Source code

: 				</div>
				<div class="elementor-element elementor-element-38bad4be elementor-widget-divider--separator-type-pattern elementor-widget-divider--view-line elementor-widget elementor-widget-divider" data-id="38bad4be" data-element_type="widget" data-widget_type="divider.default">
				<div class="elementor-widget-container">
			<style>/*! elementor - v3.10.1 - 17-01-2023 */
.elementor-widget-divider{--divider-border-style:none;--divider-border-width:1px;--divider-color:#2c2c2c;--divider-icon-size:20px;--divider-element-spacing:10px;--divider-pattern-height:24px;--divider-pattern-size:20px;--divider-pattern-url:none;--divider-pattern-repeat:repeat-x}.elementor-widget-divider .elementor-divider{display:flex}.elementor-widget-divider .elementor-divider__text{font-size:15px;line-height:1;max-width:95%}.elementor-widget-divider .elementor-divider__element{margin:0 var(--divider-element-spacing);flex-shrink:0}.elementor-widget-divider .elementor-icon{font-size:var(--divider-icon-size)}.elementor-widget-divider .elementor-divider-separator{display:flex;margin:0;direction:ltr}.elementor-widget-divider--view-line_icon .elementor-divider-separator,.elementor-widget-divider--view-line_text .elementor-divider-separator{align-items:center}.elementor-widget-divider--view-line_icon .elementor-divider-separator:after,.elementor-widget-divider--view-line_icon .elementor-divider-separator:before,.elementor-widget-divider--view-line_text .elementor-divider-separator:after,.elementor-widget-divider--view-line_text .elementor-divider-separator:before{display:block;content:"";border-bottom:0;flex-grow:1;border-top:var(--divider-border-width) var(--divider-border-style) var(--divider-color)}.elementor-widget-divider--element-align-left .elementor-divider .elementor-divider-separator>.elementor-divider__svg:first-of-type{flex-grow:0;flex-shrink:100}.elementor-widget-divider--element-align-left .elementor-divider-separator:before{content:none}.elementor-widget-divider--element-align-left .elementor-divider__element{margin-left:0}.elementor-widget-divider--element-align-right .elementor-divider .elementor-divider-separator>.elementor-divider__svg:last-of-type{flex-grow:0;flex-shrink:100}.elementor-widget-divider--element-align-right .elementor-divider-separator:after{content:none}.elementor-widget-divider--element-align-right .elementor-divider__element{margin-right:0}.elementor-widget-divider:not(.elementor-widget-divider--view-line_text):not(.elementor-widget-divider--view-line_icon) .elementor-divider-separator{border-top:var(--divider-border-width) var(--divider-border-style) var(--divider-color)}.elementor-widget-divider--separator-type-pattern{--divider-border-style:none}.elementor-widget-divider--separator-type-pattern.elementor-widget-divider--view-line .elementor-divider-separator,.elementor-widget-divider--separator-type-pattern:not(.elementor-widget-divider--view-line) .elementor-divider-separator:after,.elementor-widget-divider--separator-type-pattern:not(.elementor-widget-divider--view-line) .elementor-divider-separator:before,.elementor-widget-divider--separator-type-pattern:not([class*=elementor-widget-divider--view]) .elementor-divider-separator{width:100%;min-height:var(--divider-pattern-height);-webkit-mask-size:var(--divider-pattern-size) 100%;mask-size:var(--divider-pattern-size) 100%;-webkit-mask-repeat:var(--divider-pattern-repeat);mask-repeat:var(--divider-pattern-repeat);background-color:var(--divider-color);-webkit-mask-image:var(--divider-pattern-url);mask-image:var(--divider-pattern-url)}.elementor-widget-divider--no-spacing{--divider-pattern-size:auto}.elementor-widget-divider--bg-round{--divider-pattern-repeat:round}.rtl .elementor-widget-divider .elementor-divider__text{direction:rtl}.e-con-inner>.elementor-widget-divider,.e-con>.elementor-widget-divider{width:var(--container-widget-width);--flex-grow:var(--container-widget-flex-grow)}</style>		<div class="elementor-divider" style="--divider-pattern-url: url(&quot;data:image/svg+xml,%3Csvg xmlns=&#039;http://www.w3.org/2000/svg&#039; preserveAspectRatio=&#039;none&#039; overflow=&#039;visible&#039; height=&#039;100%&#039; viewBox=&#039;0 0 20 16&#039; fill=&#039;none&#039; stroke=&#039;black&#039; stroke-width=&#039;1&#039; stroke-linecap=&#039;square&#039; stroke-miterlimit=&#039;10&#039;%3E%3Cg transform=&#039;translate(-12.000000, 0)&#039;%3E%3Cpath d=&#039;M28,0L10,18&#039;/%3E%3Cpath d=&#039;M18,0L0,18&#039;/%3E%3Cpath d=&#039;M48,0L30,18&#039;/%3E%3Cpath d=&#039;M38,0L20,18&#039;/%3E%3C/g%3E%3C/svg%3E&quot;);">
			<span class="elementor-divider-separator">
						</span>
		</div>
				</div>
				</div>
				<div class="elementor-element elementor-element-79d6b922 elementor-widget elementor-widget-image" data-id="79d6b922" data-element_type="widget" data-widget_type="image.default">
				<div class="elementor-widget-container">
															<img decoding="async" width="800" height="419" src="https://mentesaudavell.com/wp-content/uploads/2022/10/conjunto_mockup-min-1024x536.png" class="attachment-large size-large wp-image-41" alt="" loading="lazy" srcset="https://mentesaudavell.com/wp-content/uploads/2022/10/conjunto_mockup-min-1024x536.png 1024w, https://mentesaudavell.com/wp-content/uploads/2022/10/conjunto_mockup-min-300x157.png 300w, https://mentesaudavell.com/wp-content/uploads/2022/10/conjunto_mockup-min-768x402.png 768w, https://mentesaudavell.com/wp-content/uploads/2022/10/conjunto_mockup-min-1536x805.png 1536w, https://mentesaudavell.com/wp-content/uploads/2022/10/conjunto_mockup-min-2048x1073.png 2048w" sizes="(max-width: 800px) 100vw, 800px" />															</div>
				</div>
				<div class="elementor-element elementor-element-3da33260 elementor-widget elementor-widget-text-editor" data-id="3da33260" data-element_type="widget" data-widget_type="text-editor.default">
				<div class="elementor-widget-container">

WHAT YOU WILL DO: Report each line above that includes the string "span".

EXERCISE RESULT:
			<span class="elementor-divider-separator">
						</span>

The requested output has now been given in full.